▶ AIM OF THE TASK
Reproduce, exactly and only, the lines of the data that follows from the one containing "ring pip: (182, 133)" down to the one containing "thumb cmc: (90, 156)", without pictures.
*** DATA FOR THIS EXERCISE Section Begins ***
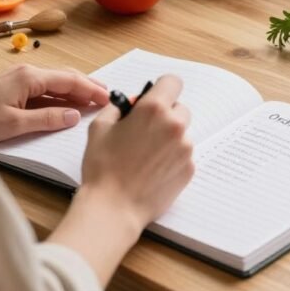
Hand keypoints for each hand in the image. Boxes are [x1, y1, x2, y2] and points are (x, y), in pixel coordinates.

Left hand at [0, 64, 109, 142]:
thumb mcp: (15, 124)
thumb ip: (47, 119)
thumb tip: (74, 116)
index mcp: (30, 77)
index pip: (68, 80)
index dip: (90, 89)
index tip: (107, 97)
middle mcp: (28, 72)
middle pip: (65, 76)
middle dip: (87, 85)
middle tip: (107, 96)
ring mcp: (21, 77)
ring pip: (56, 82)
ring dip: (75, 90)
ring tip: (93, 98)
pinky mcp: (15, 86)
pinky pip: (45, 88)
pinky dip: (61, 95)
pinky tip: (68, 103)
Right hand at [80, 73, 193, 231]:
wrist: (113, 208)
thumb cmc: (102, 167)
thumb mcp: (100, 127)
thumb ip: (119, 107)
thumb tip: (132, 102)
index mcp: (153, 109)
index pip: (172, 82)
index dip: (162, 88)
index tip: (155, 97)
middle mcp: (174, 125)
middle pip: (179, 108)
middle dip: (165, 115)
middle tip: (146, 130)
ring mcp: (185, 148)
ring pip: (182, 133)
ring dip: (169, 138)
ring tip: (146, 156)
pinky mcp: (189, 169)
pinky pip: (184, 154)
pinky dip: (172, 158)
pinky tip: (153, 170)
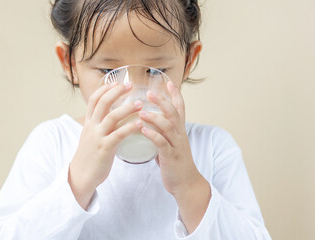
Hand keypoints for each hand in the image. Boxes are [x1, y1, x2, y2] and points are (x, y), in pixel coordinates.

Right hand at [68, 82, 142, 208]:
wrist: (81, 176)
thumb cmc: (90, 156)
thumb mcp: (91, 136)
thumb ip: (99, 125)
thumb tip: (110, 116)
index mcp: (89, 122)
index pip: (94, 99)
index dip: (105, 89)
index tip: (117, 82)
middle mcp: (92, 127)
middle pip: (103, 103)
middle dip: (117, 92)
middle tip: (131, 85)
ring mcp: (98, 137)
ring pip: (112, 117)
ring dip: (127, 108)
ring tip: (140, 104)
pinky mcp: (105, 148)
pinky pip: (118, 135)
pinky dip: (130, 127)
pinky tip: (140, 124)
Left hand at [138, 81, 202, 196]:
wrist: (186, 183)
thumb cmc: (175, 162)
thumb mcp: (171, 144)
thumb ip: (162, 133)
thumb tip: (147, 125)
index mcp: (179, 130)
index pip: (180, 108)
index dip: (175, 95)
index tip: (168, 83)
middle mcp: (180, 134)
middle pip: (173, 112)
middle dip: (162, 101)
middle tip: (149, 93)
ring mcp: (176, 145)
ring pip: (167, 126)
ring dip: (154, 117)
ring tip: (141, 112)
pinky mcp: (171, 156)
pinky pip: (162, 143)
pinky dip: (152, 135)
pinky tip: (142, 130)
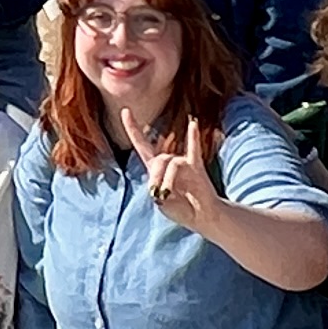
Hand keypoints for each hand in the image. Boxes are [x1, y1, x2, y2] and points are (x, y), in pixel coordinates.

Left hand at [125, 105, 220, 232]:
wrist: (201, 218)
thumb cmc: (180, 210)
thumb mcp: (161, 204)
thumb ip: (157, 190)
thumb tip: (162, 178)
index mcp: (155, 168)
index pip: (141, 144)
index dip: (133, 128)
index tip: (125, 110)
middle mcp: (169, 161)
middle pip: (158, 159)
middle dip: (156, 176)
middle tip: (159, 194)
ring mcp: (184, 163)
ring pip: (172, 162)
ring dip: (169, 180)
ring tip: (169, 195)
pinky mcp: (197, 168)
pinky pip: (194, 150)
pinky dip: (193, 137)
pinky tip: (193, 124)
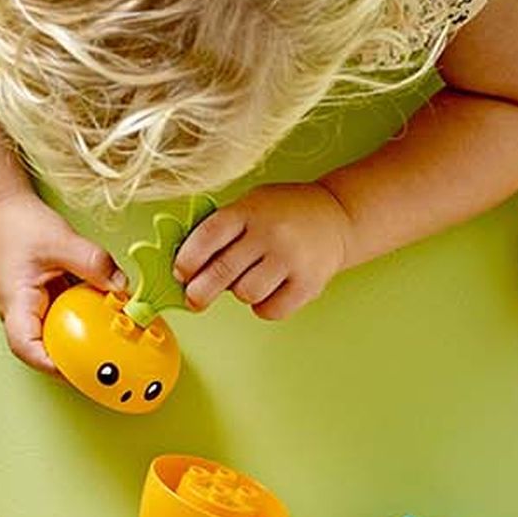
*** DATA FOR THIS EXERCISE Section Ends ***
▶ SOLUTION TO THE PROBLEM
ring pip: (182, 133)
ring dip: (169, 138)
ring tip: (146, 156)
pinky mcp: (189, 169)
pinky pip: (184, 154)
pinky dip: (172, 158)
pinky tip: (153, 170)
Hand keypoints for each hand in the image. Boxes are [x1, y1, x2, y2] and points are (x, y), in pixel coordinates.

Right hand at [68, 82, 142, 208]:
wrist: (81, 176)
thumb cmc: (90, 156)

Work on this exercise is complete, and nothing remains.